Rewcastle Brown: It’s the first time we’ve been officially censored, although we’ve been hacked and disrupted since the beginning [Ed. Rewcastle Brown founded Sarawak Report and Radio Free Sarawak in 2010]. At the end of last year, some very expensive local jamming equipment was bought [to] disrupt the short wave transmissions locally; it costs millions to buy these things. They seem to have put these disrupters into high population areas in Sarawak. We’ve got various other ways that we’re transmitting. There’s satellite and things like that.
IPI: How would you characterise the Prime Minister’s reaction to your report?
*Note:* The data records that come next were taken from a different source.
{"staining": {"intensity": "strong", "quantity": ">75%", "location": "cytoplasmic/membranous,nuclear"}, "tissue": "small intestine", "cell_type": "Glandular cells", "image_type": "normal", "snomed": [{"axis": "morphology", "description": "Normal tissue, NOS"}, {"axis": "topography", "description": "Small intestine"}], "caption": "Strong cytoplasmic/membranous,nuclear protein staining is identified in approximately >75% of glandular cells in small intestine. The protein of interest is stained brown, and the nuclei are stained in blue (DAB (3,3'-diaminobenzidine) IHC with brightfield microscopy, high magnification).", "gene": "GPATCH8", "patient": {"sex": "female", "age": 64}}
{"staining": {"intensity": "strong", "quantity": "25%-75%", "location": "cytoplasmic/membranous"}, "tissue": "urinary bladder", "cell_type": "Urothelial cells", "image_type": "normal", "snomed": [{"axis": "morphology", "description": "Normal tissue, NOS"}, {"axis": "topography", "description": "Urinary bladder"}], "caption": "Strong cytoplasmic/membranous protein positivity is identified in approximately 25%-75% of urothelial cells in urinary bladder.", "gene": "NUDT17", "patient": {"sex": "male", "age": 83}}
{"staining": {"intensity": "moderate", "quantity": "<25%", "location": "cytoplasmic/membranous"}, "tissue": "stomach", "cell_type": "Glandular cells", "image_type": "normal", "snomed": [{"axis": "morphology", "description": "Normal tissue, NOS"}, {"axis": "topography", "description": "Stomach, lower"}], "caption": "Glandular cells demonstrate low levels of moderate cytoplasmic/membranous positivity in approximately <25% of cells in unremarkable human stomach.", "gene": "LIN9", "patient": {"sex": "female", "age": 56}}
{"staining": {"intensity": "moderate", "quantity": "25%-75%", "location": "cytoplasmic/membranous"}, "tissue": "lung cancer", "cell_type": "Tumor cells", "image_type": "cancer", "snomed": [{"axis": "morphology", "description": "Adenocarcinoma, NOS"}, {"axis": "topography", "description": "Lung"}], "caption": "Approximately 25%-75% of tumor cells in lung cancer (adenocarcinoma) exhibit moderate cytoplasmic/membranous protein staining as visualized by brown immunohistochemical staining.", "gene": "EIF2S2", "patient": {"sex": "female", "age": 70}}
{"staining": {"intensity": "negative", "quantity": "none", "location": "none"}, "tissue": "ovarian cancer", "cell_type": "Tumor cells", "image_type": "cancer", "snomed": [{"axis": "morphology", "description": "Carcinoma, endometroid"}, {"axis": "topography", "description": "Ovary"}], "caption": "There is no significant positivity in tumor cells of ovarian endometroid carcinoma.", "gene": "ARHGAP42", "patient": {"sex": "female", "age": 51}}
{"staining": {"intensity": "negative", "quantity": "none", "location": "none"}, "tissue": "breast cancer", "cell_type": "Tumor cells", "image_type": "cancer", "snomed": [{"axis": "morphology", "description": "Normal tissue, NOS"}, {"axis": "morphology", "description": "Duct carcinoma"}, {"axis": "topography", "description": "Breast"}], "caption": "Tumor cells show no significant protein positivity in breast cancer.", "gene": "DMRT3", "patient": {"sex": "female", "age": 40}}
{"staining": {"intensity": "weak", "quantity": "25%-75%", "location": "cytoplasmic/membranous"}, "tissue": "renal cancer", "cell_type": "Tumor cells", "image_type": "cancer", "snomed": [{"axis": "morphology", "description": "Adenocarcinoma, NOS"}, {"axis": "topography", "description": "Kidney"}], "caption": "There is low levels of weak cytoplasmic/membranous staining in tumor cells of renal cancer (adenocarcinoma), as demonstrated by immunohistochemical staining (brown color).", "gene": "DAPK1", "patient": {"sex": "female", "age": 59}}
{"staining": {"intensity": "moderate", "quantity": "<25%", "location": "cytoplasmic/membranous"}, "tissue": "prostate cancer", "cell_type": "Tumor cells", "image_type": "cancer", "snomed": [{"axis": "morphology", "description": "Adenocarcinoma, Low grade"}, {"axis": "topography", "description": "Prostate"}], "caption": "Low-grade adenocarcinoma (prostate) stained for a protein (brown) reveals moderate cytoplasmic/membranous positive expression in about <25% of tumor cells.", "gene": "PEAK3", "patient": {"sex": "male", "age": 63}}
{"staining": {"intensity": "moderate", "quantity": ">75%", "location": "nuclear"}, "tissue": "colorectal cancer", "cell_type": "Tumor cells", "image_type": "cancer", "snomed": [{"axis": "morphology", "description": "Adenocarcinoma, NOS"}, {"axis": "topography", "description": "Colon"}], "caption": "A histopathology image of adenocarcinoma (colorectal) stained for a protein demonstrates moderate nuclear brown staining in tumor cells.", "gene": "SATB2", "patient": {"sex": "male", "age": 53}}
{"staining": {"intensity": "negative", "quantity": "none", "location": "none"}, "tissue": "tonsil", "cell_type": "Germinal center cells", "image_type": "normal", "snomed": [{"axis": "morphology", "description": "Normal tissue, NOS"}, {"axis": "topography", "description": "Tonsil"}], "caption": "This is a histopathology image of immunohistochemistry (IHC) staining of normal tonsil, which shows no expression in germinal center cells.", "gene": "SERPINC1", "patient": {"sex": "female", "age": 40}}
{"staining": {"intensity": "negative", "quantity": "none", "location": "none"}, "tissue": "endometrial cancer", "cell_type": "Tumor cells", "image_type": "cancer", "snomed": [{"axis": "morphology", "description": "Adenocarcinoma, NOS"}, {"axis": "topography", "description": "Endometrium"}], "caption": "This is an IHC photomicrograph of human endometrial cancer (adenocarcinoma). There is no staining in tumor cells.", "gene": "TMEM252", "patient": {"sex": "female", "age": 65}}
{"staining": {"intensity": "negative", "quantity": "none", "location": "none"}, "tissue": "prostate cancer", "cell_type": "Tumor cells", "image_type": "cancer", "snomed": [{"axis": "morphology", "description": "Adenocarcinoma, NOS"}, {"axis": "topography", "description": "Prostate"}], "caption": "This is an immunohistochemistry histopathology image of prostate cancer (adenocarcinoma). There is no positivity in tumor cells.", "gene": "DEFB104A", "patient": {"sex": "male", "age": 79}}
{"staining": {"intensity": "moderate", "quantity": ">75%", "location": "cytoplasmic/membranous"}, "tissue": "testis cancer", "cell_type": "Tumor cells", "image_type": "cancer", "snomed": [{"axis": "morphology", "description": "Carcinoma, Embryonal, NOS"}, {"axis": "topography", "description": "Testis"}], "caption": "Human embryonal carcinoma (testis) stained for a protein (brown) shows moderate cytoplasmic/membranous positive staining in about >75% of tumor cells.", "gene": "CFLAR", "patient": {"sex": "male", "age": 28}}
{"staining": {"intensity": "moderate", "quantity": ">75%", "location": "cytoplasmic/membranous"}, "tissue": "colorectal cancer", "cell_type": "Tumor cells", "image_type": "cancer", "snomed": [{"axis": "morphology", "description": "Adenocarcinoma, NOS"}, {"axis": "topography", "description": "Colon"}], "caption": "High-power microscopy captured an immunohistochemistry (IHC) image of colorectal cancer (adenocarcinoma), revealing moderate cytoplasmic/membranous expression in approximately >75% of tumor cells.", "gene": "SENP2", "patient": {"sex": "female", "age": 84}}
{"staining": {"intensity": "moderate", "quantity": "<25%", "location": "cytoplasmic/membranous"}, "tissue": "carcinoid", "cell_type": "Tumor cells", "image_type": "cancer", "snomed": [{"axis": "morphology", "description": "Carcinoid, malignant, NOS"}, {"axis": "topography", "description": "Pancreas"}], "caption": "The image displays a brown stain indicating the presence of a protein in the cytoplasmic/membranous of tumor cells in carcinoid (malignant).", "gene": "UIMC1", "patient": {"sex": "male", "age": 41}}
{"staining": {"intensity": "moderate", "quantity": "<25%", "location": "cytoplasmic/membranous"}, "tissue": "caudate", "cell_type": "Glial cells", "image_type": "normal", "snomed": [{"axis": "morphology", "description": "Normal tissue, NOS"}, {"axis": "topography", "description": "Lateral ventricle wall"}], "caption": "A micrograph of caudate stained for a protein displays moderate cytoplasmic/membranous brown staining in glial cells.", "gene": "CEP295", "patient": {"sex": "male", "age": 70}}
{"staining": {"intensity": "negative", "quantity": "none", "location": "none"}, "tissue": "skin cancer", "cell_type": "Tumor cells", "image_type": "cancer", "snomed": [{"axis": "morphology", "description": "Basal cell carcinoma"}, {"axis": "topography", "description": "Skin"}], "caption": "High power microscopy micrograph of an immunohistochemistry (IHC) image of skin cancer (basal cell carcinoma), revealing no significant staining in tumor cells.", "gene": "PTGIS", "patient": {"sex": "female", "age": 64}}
Rewcastle Brown:The Prime Minister launched a form of coup d’état yesterday; what he’s trying to do is cripple all of the various authorities that were investigating this scandal. He’s trying to exert his power, sack everyone who has questioned him, and bring the whole thing to a halt.
It’s an extreme abuse of power. He’s gone and replaced them, all in 24 hours, and all blatantly with the purpose of attempting to stop an investigation into this scandal. “Why?” is the question that the whole of Malaysia is asking. The Prime Minister’s Facebook page has had hundreds of thousands of comments come up on it telling him to resign in the last 24 hours. And of course now everyone’s whatsapping around talking about how they should have a march over this weekend. [The Malaysian government] found [new media] very difficult to control. [The government has] armies of well-paid people who are writing these blogs that support the government and all the rest, and they are getting absolutely nowhere because nobody bothers to read them. They come to me.
IPI: You mentioned that your phone is being bugged, and I read that you are being stalked in London.
Rewcastle Brown: It’s almost unbelievable. There were always people idling in cars outside my house. I’d go out and maybe have a coffee somewhere, I’d come back two hours later, they’d still be idling outside my house. And my neighbours are actually noticing the same thing.
[I had a coffee with] someone who was not a contact or an informant […] and he immediately said, “You are being followed”. We could see the same guys walking past time and again, and one of these guys came up and started photographing us through the window, pretending rather unconvincingly that he was photographing someone else […] The next day there was an article saying that we’d met.
I’m pretty sure that it’s an outfit called Protection Group International, PGI. That’s who I reported because they’re doing work for the Malaysian government openly. They’ve gone on the record saying that they are working for them and discrediting all of my research, alleging it was tampered with, but giving absolutely no evidence for that at all.
IPI: Are you worried that you are in danger and, if so, what steps have to take to protect yourself?
Rewcastle Brown: Not if I stick to London. I think if I got pushed under a bus at this stage it would probably be counter productive for them. I am taking reasonable precautions: I informed the police and so on. I think it’s more designed to intimidate anyone who might want to be in touch with me.
[The Prime Minister] just promoted the [ex-minister of home affairs, now deputy prime minister] who is saying that he is going to get his so-called friends in Scotland Yard [to extradite me]. He has to find a crime that I can be extradited on, and he hasn’t worked that one out yet.
Zahid [the new deputy prime minister] is used to threatening people and getting away with it, because people panic if people as powerful as he is look at them and threaten them. But why should I panic?
IPI: Moving forward, do you plan to continue reporting in Malaysia?
Rewcastle Brown: Obviously. All I’m doing is reporting on what is becoming an increasingly interesting story. A lot of the reporting work has been done. You couldn’t have more detail on the crime, frankly. So, therefore, it really is up to other agencies now to act on what we’ve reported, and the people of Malaysia to decide what they are going to do about the scandal.
On the other hand, which is one of the reasons I am being harassed, clearly there is a hell of a lot more that could come out if it’s not dealt with by the proper channels, and I’ll be looking at that.